Step 2 is easy. For example, if the encoding is UTF-8:
f = open('FY16_Query_Analysis1.txt', 'r', encoding='utf8')
(As a side note: the use of the "U"
mode character is deprecated, you should specify universal-newline mode with newline=None
or simply omit it, since this is the default.)
If you don't specify encoding=
, then your locale is used.
To see what it is set to from within Python, try this (eg. in an interactive session):
import locale
locale.getpreferredencoding()
This tells you what is used now, which is apparently wrong.
Step 1, finding out what the correct encoding is, can be tricky.
If the source of your file doesn't tell you, then you'll have to guess.
A good guess to start with is always UTF-8, since (a) it is widespread and (b), more importantly, it is "picky": If UTF-8 is the wrong choice, then it is extremely likely that you will notice by receiving a UnicodeError.
You should try if this works.
However, if it doesn't, then it gets tricky.

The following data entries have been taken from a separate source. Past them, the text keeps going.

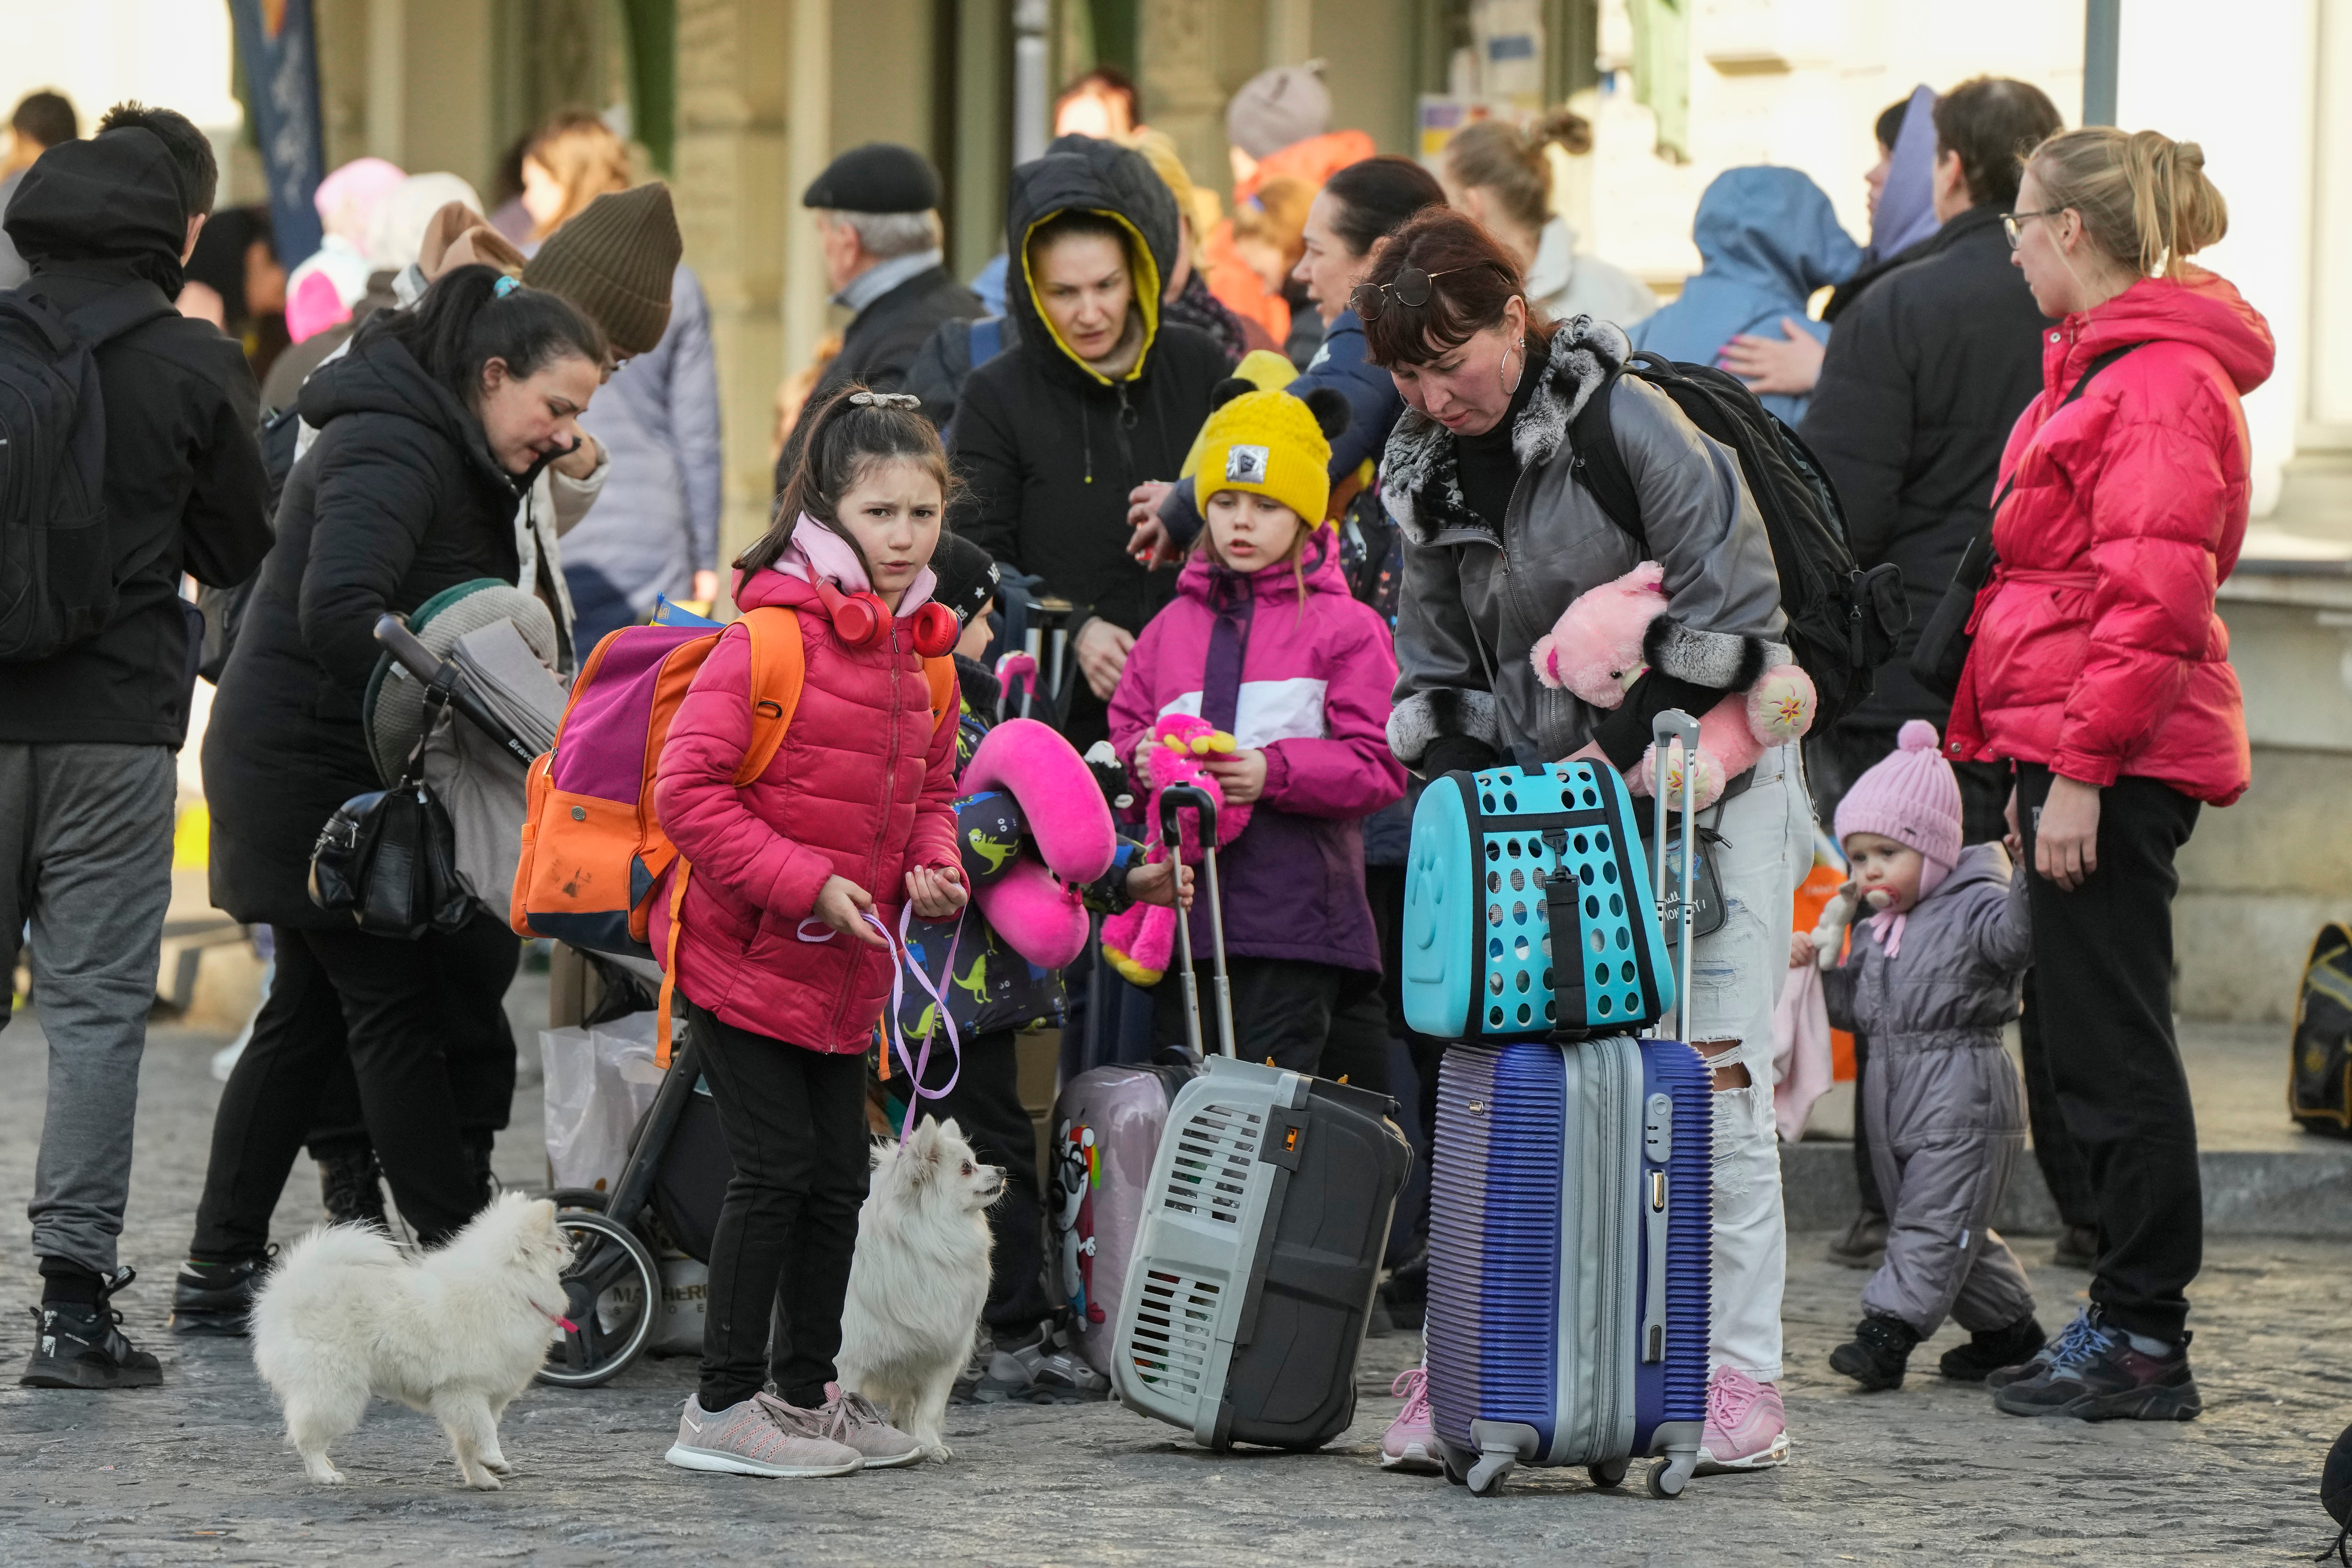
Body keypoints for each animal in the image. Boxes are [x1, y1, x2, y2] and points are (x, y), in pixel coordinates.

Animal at [252, 1194, 574, 1495]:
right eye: (558, 1247)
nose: (574, 1251)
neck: (509, 1287)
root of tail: (292, 1289)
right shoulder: (465, 1390)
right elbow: (484, 1431)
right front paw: (497, 1461)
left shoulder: (486, 1397)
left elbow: (470, 1444)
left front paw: (482, 1479)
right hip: (335, 1390)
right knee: (308, 1438)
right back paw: (323, 1475)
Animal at [837, 1114, 1002, 1457]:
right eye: (967, 1167)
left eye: (977, 1161)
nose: (1003, 1170)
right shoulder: (849, 1361)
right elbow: (842, 1403)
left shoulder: (939, 1356)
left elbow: (928, 1410)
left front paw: (930, 1445)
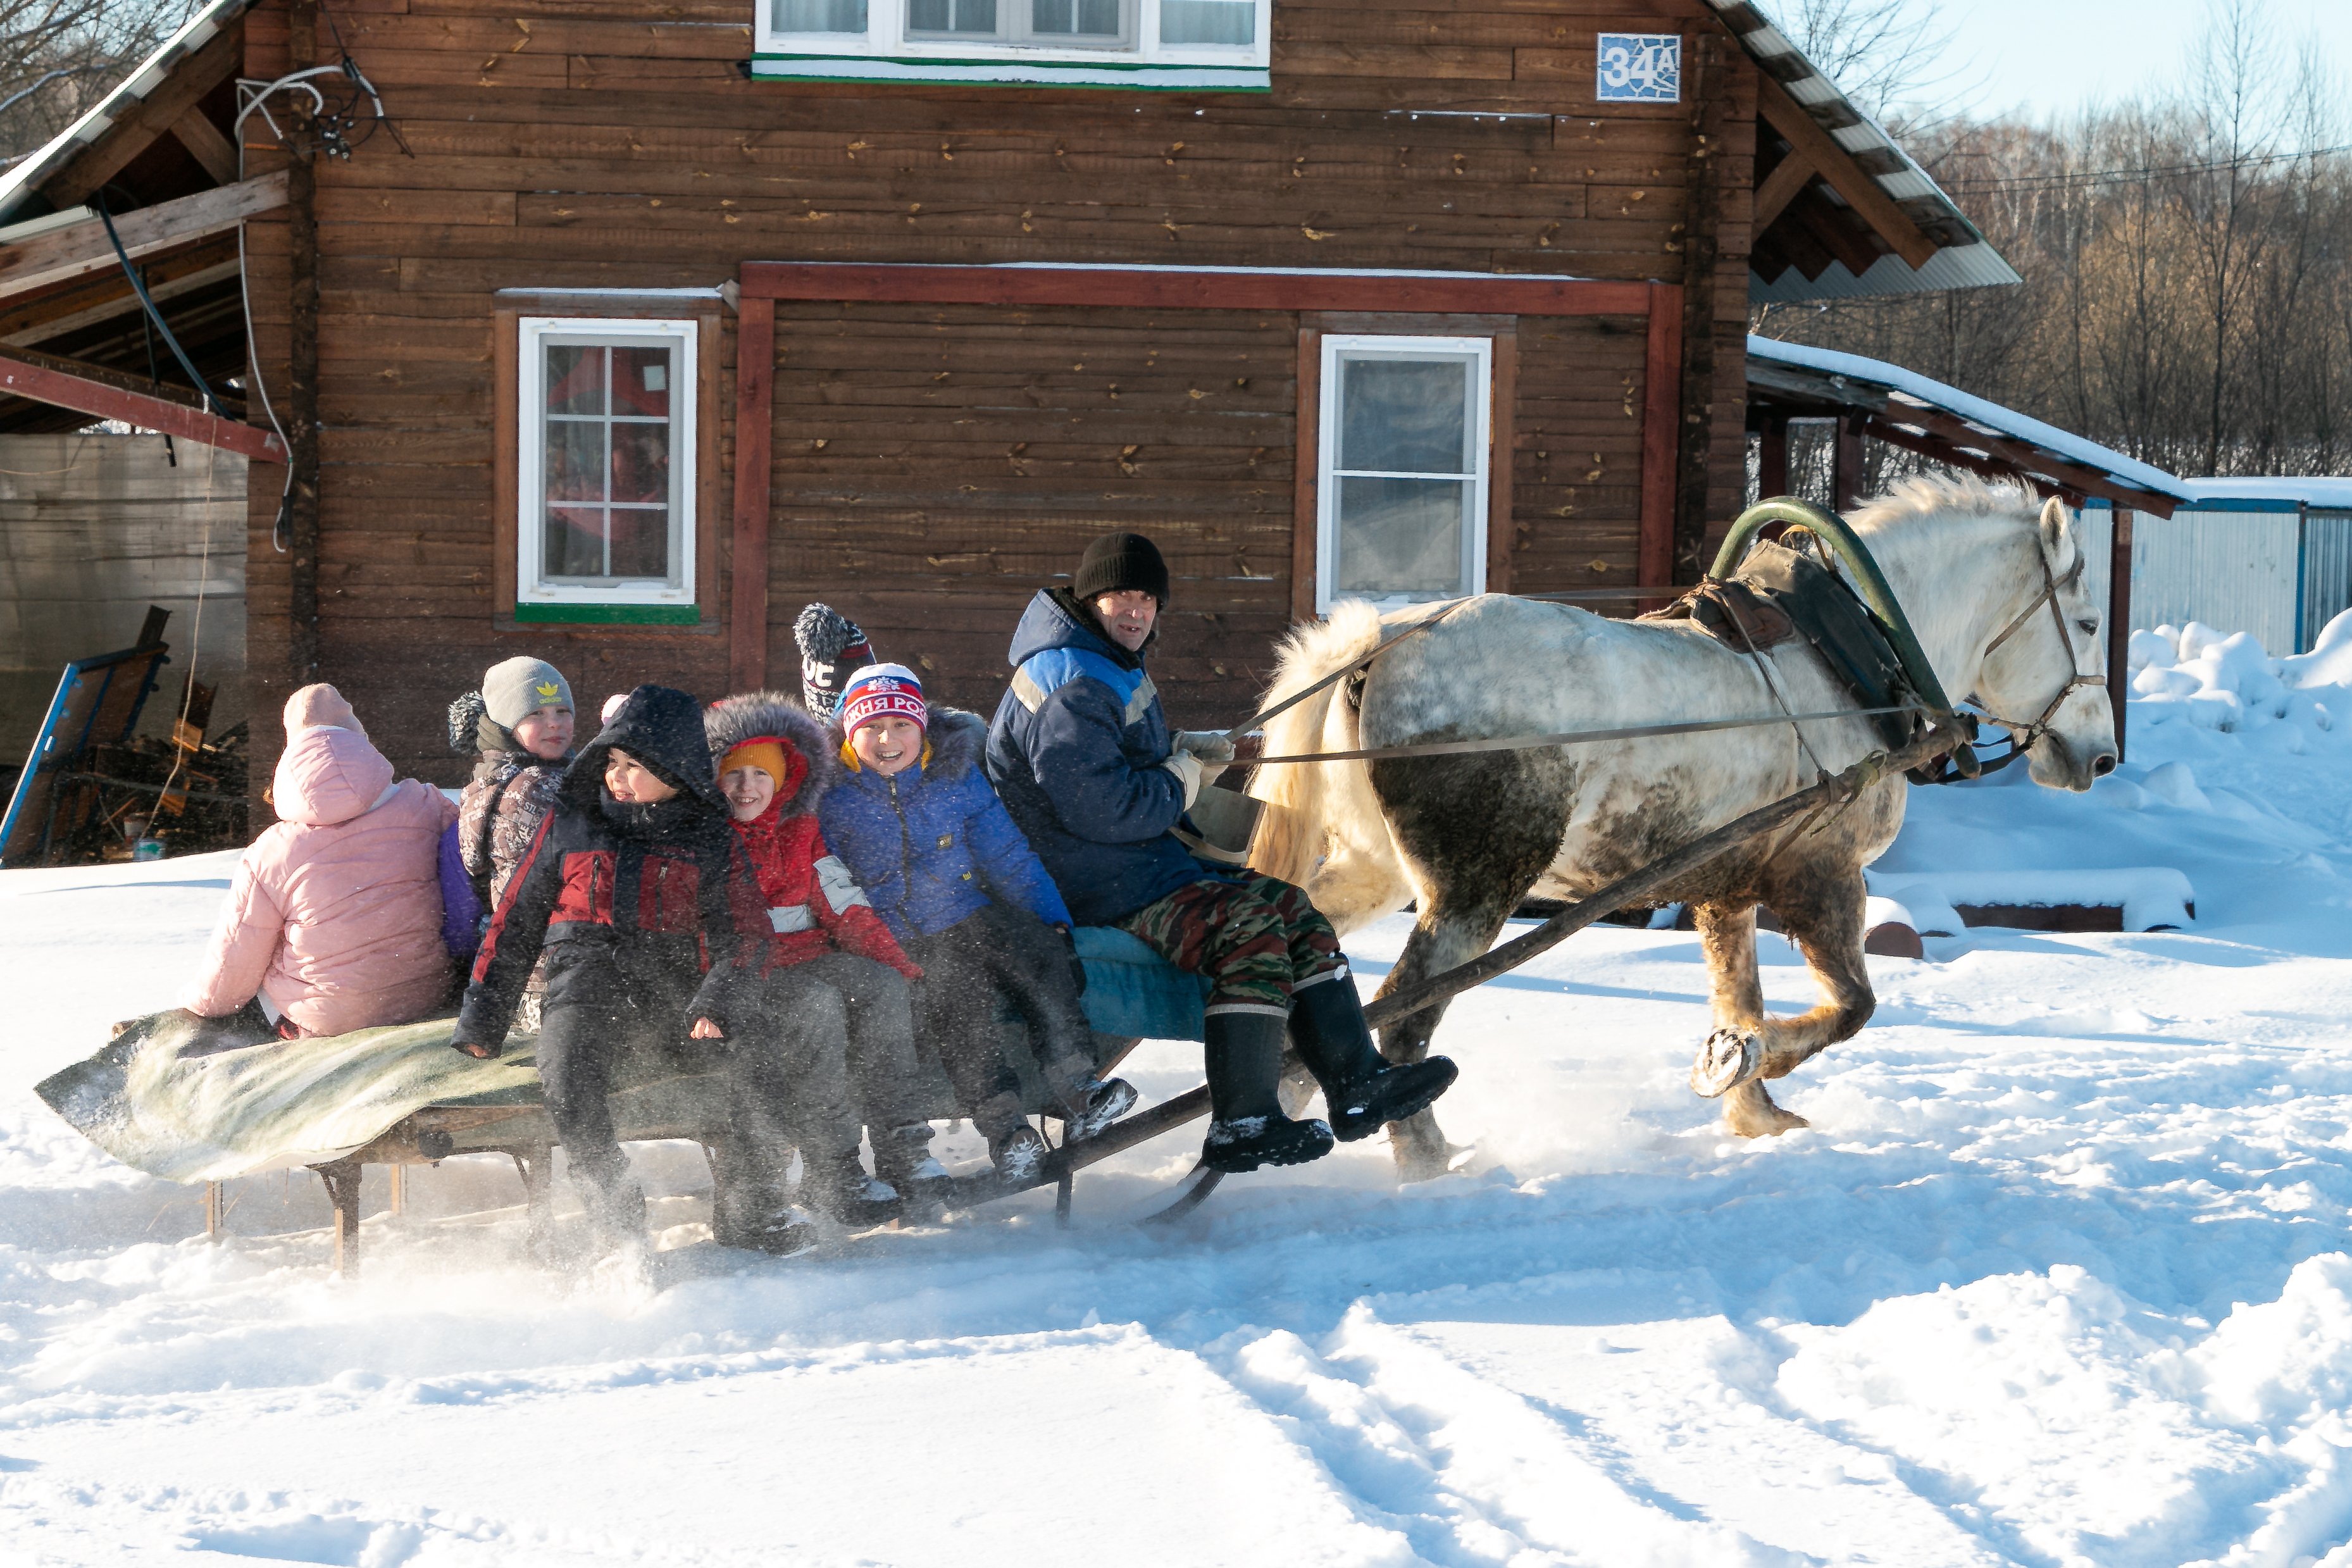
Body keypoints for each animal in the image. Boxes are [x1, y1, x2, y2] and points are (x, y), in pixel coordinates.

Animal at [1251, 475, 2117, 1175]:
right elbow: (1850, 1008)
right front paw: (1753, 1062)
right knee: (1404, 1022)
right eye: (2090, 622)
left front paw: (1751, 1106)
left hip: (1376, 871)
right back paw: (1429, 1165)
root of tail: (1380, 645)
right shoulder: (1822, 872)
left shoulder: (1726, 888)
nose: (2102, 757)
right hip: (1473, 890)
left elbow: (1740, 997)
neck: (1846, 656)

Chances are that you are dealing with an 8-bit encoding, in which case you cannot rely on an exception-free pass – for example, decoding with Latin-1 will always work (you can even "decode" a JPEG image with Latin-1), but if it's the wrong choice the result is a string of gibberish.
You'll have to do some trial and error with different 8-bit encodings, and look at the problematic position to see if the result is something reasonable.